Time to Think Big
In America, we generally know non-profits and cooperatives to be small, modest operations that are fueled mainly by the passion and commitment of a core group of dedicated believers, including volunteers or underpaid staff.
Non-profits generally have a public-service mission (Of course, there’s been an explosion of sham non-profits in the USA over the past few decades; for-profit companies have moved to nonprofit status to take advantage of tax exemptions and lower postage rates, and then pay their CEOs huge salaries.)
Small community-based non-profits and health-food co-ops are the models familiar to Americans. While they have a good reputation, they are generally seen as inconsequential, economically speaking. To use the vernacular of the tech world, such co-ops are not “scalable,” and therefore will remain small in size and scope.
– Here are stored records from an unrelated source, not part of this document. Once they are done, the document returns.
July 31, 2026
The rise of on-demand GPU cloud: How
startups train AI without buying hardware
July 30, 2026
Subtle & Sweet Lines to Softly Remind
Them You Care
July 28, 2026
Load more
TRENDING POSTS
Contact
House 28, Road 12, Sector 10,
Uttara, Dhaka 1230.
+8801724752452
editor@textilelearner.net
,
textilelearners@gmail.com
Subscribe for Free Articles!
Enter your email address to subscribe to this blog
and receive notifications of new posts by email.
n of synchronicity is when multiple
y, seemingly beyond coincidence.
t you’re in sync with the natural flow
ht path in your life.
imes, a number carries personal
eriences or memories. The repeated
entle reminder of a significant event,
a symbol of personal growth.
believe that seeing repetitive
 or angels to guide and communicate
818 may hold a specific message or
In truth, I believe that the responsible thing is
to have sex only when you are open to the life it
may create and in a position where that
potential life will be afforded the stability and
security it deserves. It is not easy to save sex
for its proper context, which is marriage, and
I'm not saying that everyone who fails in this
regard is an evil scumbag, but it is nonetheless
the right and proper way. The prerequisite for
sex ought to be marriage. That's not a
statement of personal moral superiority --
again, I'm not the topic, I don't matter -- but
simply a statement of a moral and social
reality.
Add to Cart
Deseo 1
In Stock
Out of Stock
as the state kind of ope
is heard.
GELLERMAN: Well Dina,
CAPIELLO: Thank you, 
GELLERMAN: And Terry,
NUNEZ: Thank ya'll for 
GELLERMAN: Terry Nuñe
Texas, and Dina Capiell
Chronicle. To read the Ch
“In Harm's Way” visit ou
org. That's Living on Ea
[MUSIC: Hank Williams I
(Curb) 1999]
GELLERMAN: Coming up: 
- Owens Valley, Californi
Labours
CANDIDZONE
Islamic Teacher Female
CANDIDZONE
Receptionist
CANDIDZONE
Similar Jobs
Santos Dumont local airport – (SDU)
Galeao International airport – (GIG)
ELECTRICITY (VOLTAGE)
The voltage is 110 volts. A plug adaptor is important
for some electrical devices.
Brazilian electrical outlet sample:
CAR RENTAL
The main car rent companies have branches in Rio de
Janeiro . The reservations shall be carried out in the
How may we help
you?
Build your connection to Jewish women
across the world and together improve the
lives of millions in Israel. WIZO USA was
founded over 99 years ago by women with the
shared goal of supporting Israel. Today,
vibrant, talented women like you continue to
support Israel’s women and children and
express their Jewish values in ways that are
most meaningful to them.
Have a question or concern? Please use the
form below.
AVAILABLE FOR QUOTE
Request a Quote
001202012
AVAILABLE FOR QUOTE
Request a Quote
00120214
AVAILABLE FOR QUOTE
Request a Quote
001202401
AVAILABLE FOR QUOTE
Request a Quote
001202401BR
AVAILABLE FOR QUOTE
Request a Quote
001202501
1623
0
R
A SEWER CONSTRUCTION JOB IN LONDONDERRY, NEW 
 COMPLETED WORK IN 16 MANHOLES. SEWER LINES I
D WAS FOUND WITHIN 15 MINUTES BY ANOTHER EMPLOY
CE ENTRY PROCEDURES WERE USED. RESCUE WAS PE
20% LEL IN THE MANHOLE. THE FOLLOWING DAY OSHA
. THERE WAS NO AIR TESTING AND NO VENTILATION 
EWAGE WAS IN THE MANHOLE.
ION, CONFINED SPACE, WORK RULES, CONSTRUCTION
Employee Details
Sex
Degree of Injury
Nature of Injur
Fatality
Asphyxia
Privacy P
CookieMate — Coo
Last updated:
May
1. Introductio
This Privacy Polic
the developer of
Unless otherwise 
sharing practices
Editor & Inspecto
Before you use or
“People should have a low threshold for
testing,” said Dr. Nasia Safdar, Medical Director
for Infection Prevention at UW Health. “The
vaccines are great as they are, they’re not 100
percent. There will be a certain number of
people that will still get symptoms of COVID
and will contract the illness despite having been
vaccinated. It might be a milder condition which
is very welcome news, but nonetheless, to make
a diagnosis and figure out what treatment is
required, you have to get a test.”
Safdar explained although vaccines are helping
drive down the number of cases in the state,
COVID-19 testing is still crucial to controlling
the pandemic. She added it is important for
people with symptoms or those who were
But Mondragon, and other large co-ops around the world like Asiapro in the Philippines, exemplify another business model. Every bit as aggressive, every bit as competitive, and every bit as successful as large for-profit corporations, the Mondragon Corporation offers a serious alternative to predatory capitalism that puts workers first, caters to the needs of customers and, perhaps more importantly, establishes a business model that is fair, humane and equitable.
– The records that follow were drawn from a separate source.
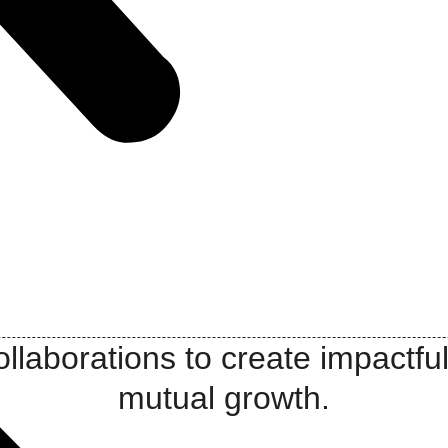
llaborations to create impactful
mutual growth.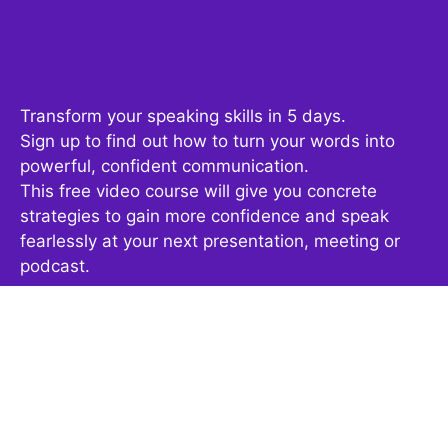
Transform your speaking skills in 5 days.
Sign up to find out how to turn your words into
powerful, confident communication.
This free video course will give you concrete
strategies to gain more confidence and speak
fearlessly at your next presentation, meeting or
podcast.
Get It Now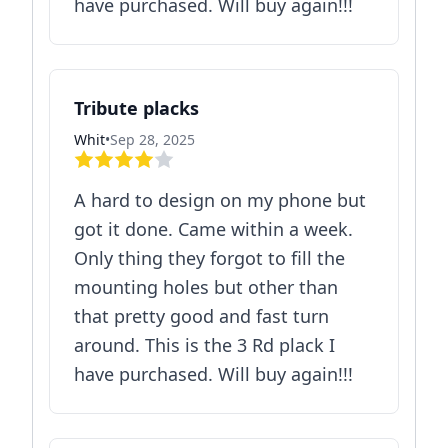
have purchased. Will buy again!!!
Tribute placks
Whit
•
Sep 28, 2025
A hard to design on my phone but
got it done. Came within a week.
Only thing they forgot to fill the
mounting holes but other than
that pretty good and fast turn
around. This is the 3 Rd plack I
have purchased. Will buy again!!!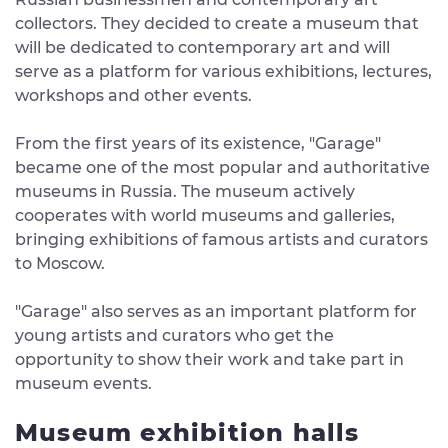
collectors. They decided to create a museum that
will be dedicated to contemporary art and will
serve as a platform for various exhibitions, lectures,
workshops and other events.
From the first years of its existence, "Garage"
became one of the most popular and authoritative
museums in Russia. The museum actively
cooperates with world museums and galleries,
bringing exhibitions of famous artists and curators
to Moscow.
"Garage" also serves as an important platform for
young artists and curators who get the
opportunity to show their work and take part in
museum events.
Museum exhibition halls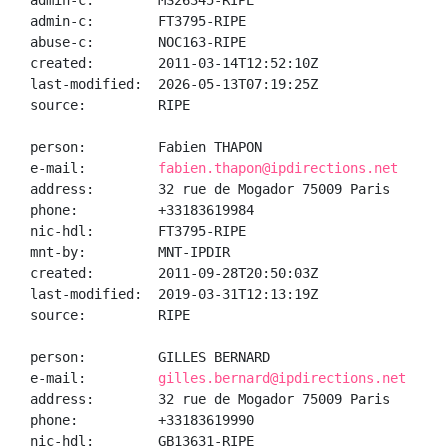
admin-c:        MS26345-RIPE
Early economic models – from monarchy to hierarchy to capitalism – represent ways for the predatory and the acquisitive to rise to the top of the pile and get as much as they can. As such, they foster the human qualities of greed and aggression.
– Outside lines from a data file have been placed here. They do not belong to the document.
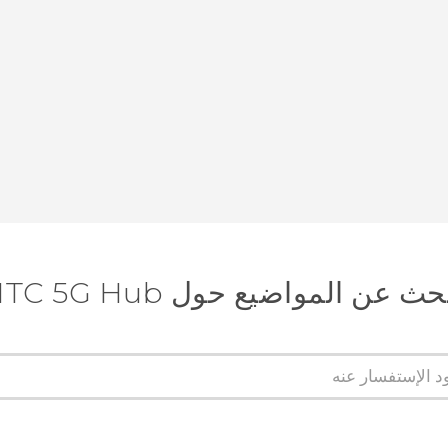
البحث عن المواضيع حول HTC 5G 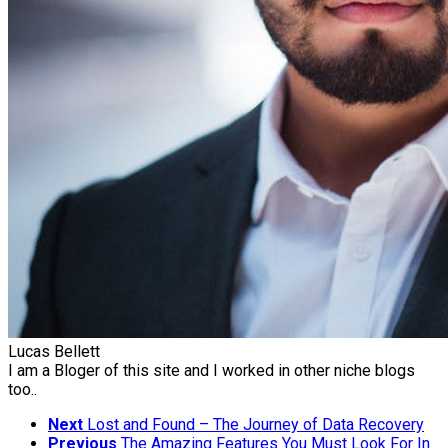
Lucas Bellett
I am a Bloger of this site and I worked in other niche blogs
too..
Next
Lost and Found – The Journey of Data Recovery
Previous
The Amazing Features You Must Look For In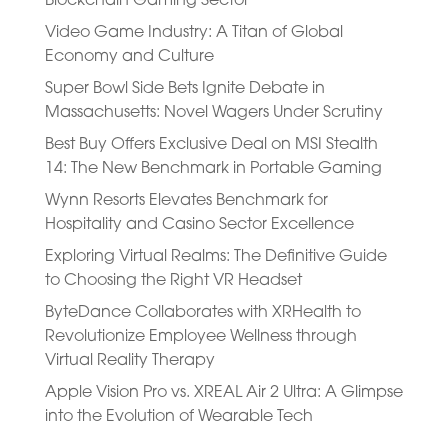
Blockchain Gaming Sector
Video Game Industry: A Titan of Global
Economy and Culture
Super Bowl Side Bets Ignite Debate in
Massachusetts: Novel Wagers Under Scrutiny
Best Buy Offers Exclusive Deal on MSI Stealth
14: The New Benchmark in Portable Gaming
Wynn Resorts Elevates Benchmark for
Hospitality and Casino Sector Excellence
Exploring Virtual Realms: The Definitive Guide
to Choosing the Right VR Headset
ByteDance Collaborates with XRHealth to
Revolutionize Employee Wellness through
Virtual Reality Therapy
Apple Vision Pro vs. XREAL Air 2 Ultra: A Glimpse
into the Evolution of Wearable Tech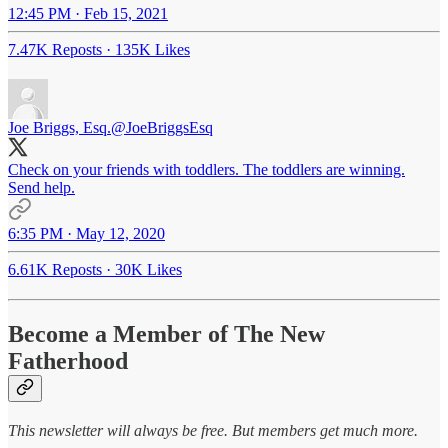
12:45 PM · Feb 15, 2021
7.47K Reposts
·
135K Likes
Joe Briggs, Esq.
@JoeBriggsEsq
Check on your friends with toddlers. The toddlers are winning.
Send help.
6:35 PM · May 12, 2020
6.61K Reposts
·
30K Likes
Become a Member of The New
Fatherhood
This newsletter will always be free. But members get much more.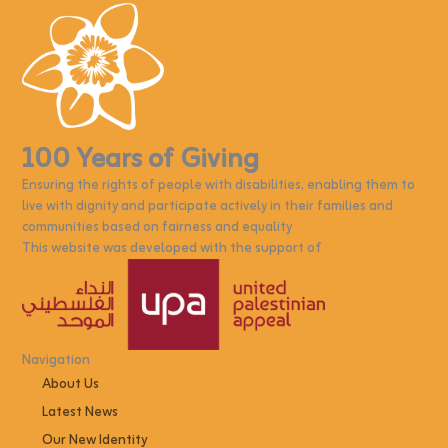
100 Years of Giving
Ensuring the rights of people with disabilities, enabling them to
live with dignity and participate actively in their families and
communities based on fairness and equality
This website was developed with the support of
Navigation
About Us
Latest News
Our New Identity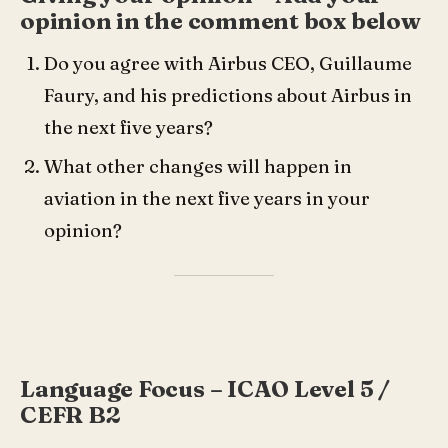
opinion in the comment box below
Do you agree with Airbus CEO, Guillaume
Faury, and his predictions about Airbus in
the next five years?
What other changes will happen in
aviation in the next five years in your
opinion?
Language Focus – ICAO Level 5 /
CEFR B2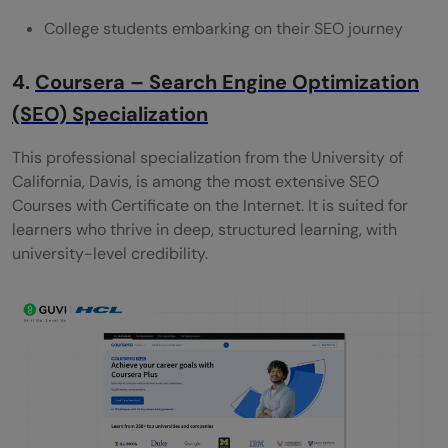
College students embarking on their SEO journey
4.
Coursera – Search Engine Optimization
(SEO) Specialization
This professional specialization from the University of
California, Davis, is among the most extensive SEO
Courses with Certificate on the Internet. It is suited for
learners who thrive in deep, structured learning, with
university-level credibility.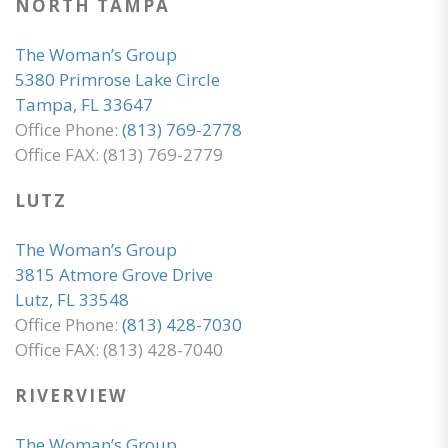
NORTH TAMPA
The Woman’s Group
5380 Primrose Lake Circle
Tampa, FL 33647
Office Phone:
(813) 769-2778
Office FAX: (813) 769-2779
LUTZ
The Woman’s Group
3815 Atmore Grove Drive
Lutz, FL 33548
Office Phone:
(813) 428-7030
Office FAX: (813) 428-7040
RIVERVIEW
The Woman’s Group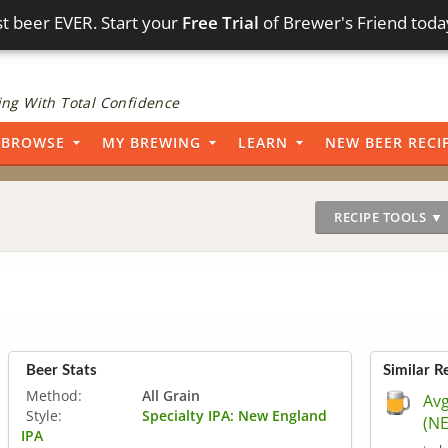
t beer EVER. Start your
Free Trial
of Brewer's Friend toda
ng With Total Confidence
BROWSE
MY BREWING
LEARN
NEW BEER RECI
RECIPE TOOLS ▼
Beer Stats
Similar R
Method:
All Grain
Avg
Style:
Specialty IPA: New England
(NE
IPA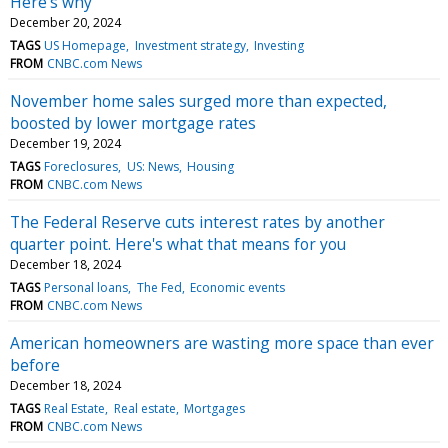
Here's why
December 20, 2024
TAGS
US Homepage
Investment strategy
Investing
FROM
CNBC.com News
November home sales surged more than expected,
boosted by lower mortgage rates
December 19, 2024
TAGS
Foreclosures
US: News
Housing
FROM
CNBC.com News
The Federal Reserve cuts interest rates by another
quarter point. Here's what that means for you
December 18, 2024
TAGS
Personal loans
The Fed
Economic events
FROM
CNBC.com News
American homeowners are wasting more space than ever
before
December 18, 2024
TAGS
Real Estate
Real estate
Mortgages
FROM
CNBC.com News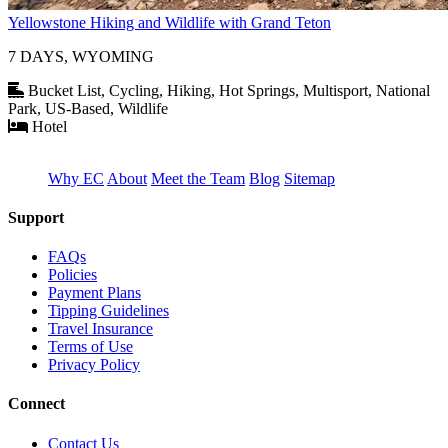
Yellowstone Hiking and Wildlife with Grand Teton
7 DAYS, WYOMING
Bucket List, Cycling, Hiking, Hot Springs, Multisport, National
Park, US-Based, Wildlife
Hotel
Why EC
About
Meet the Team
Blog
Sitemap
Support
FAQs
Policies
Payment Plans
Tipping Guidelines
Travel Insurance
Terms of Use
Privacy Policy
Connect
Contact Us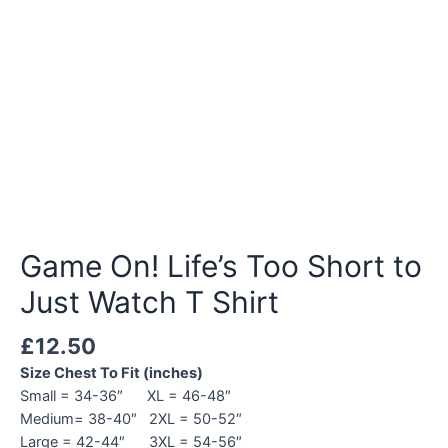
Game On! Life’s Too Short to
Just Watch T Shirt
£
12.50
Size Chest To Fit (inches)
Small = 34-36″ XL = 46-48″
Medium= 38-40″ 2XL = 50-52″
Large = 42-44″ 3XL = 54-56″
One way to consider the fundamental issue is to ask: “Is the economy here to serve workers, or are workers here to serve those who own the economy?” The answer of old-fashioned capitalism – reaching all the way back to Gilgamesh’s time in 2700 B.C. – is that workers are here to serve the economy and its owners.
But that can be changed, and is being all over the world. It is entirely possible, in 21st century America, for us to begin to use the tools of technology and finance to spawn large numbers of Mondragon-like cooperative corporations right here.
If a $24 billion cooperative venture can be successfully established in the remote Basque region of northern Spain, surely it can be done in modern day metropolises of the wealthiest nation on earth.